_REQUEST_:
What lines below include the word "profesionales"? Copy each one.
▼
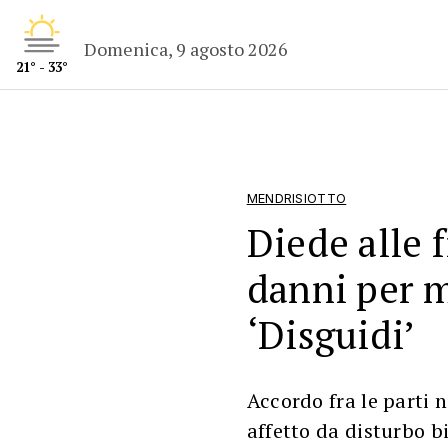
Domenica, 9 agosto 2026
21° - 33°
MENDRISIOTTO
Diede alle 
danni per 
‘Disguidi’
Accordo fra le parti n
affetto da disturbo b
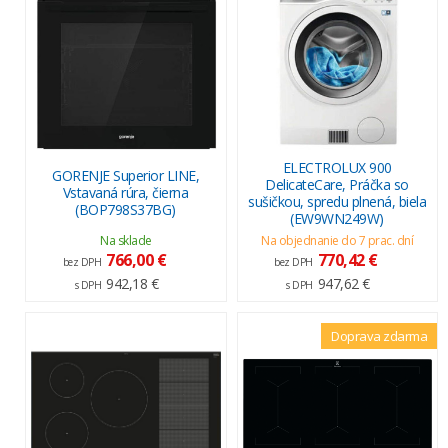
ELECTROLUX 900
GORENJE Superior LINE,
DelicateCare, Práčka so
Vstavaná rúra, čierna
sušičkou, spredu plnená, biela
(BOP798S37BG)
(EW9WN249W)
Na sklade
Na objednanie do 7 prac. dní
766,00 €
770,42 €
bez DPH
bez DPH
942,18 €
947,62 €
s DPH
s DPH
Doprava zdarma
▲
▼
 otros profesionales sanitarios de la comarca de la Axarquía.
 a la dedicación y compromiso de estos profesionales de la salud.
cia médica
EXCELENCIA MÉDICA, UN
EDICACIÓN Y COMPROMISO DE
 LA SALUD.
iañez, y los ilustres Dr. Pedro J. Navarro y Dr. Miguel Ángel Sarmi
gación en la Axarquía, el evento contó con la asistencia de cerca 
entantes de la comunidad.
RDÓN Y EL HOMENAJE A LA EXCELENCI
▲
_RESPONSE_:
 otros profesionales sanitarios de la comarca de la Axarquía.
 a la dedicación y compromiso de estos profesionales de la salud.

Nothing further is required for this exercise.